### Selected extract
────
Immediately after the imaging sessions, pancreata were snap-frozen in liquid nitrogen and cut into serial sections. Islets were first identified using hematoxylin and eosin (H&E) staining. One section adjacent to the H&E-stained section was processed with TUNEL (Apoptag apoptosis detection kit; Chemicon International, Temecula, CA). The other section adjacent to the H&E-stained section was used for identification of annexin V Cy5.5 accumulation. Both sections were counterstained with the nuclear stain DAPI. Sections were then subjected to correlative fluorescence microscopy in the FITC (TUNEL staining) channel for apoptosis assessment and the Cy5.5 (annexin V Cy5.5 staining) channel for probe localization using a Nikon Eclipse 50i fluorescence microscope equipped with an appropriate filter set (Chroma Technology, Rockingham, VT). Images were acquired using a charged-coupled device camera with near-infrared sensitivity (SPOT 7.4 Slider RTKE; Diagnostic Instruments, Sterling Heights, MI) and analyzed using SPOT 4.0 advanced version software (Diagnostic Instruments, Sterling Heights, MI). Statistical analysis of apoptotic rates was based on a total of 1,000 cells. Results were analyzed by Student’s t test and represented as means ± SE.
RESULTS
We tested the capacity of a Cy5.5-conjugated annexin V probe to detect apoptotic -cells in the pancreata of diabetic mice. We used four different mouse models: the MLDS model of type 1 diabetes, characterized by -cell apoptosis; the SHDS model, associated with high levels of cell death (4); the NOD mouse model, in which symptoms develop in an age-dependent manner; and the BKS. Cg-m+/+Leprdb/J (db/db) model of type 2 diabetes, distinguished by loss of pancreatic -cells.
────
Data entries:
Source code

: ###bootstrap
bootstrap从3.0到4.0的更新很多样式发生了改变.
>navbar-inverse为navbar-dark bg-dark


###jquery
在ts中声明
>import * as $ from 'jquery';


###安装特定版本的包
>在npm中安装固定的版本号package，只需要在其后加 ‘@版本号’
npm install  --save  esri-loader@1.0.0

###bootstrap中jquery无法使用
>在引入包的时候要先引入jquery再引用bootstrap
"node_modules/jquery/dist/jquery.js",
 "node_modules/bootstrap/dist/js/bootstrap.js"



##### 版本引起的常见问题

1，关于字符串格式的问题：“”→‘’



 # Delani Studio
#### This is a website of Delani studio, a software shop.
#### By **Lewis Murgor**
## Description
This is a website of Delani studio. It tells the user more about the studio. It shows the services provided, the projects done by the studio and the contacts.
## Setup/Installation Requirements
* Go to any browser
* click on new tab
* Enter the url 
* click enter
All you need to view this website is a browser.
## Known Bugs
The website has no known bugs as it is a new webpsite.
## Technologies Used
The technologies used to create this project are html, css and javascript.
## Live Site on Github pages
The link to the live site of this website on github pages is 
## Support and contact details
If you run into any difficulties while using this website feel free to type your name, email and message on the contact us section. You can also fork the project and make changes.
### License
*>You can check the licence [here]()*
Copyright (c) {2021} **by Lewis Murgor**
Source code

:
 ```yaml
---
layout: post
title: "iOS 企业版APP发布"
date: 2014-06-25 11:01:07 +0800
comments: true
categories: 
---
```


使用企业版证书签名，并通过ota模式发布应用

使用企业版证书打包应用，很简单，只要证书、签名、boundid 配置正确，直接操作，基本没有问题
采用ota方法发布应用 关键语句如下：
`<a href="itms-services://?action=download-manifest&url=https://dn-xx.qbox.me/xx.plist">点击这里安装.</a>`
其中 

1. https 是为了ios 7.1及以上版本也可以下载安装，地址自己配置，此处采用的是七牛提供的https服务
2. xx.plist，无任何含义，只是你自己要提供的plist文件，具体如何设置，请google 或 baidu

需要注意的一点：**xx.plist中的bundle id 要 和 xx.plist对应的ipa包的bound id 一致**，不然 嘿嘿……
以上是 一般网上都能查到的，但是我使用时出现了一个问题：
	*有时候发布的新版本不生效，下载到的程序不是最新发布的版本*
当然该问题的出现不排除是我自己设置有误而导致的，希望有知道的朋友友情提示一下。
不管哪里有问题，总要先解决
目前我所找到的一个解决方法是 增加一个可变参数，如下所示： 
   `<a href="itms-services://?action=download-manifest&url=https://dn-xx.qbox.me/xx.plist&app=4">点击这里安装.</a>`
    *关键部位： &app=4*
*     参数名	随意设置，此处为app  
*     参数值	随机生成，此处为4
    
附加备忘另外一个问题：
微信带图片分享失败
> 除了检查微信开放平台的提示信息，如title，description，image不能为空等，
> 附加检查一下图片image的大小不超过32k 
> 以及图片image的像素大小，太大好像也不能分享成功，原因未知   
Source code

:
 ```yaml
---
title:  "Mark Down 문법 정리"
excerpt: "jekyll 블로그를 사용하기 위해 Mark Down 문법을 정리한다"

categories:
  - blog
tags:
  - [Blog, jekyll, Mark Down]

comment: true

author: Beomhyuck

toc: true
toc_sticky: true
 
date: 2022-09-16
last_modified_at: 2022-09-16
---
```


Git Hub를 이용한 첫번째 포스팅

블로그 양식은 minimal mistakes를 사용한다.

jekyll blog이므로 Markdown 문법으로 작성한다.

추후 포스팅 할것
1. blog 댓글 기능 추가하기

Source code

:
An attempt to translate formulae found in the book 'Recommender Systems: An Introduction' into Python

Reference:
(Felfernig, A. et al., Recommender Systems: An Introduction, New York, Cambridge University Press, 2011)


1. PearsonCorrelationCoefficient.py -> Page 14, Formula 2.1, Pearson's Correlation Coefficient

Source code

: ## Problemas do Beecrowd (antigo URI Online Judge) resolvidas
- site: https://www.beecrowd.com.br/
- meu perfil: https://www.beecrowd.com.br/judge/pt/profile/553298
────
### Work item A
Answer these questions from the excerpt on annexin V imaging in diabetic mice:
(i) Which kit was used for the TUNEL processing?
(ii) On how many cells in total was the statistical analysis of apoptotic rates based?
(iii) In which mouse model do symptoms develop in an age-dependent manner?
### Work item B
Extend the excerpt on annexin V imaging in diabetic mice, picking up after its final sentence.
The records are not needed for any of the work here.

### Response A
(i) The Apoptag apoptosis detection kit from Chemicon International.
(ii) 1,000 cells.
(iii) The NOD mouse model.

### Response B
MLDS and SHDS models of type 1 diabetes.
The specificity of annexin V Cy5.5 for apoptotic -cells was evaluated by flow cytometry of dispersed islet cells with dual channels for annexin V Cy5.5 (FL4) and anti-insulin FITC (FL1). Analysis was performed after gating on cells negative for the vital dye 7-AAD. As expected, a small fraction of cells derived from age-matched untreated BALB/c mice stained for annexin V. In agreement with previous reports, the level of apoptosis in islet cells from MLDS-treated mice was more than twofold higher than controls (41,42), and cell death in isolated islet cells from SHDS-treated mice approached 40% compared with 0.75% in controls (4) (Fig. 1A). It is important to note that the apoptotic rates reported by this method may be skewed because of the severe impairment of islet yield as a result of diabetes induction. This is particularly true for the SHDS model, in which our analysis was based on a comparatively low number of cells.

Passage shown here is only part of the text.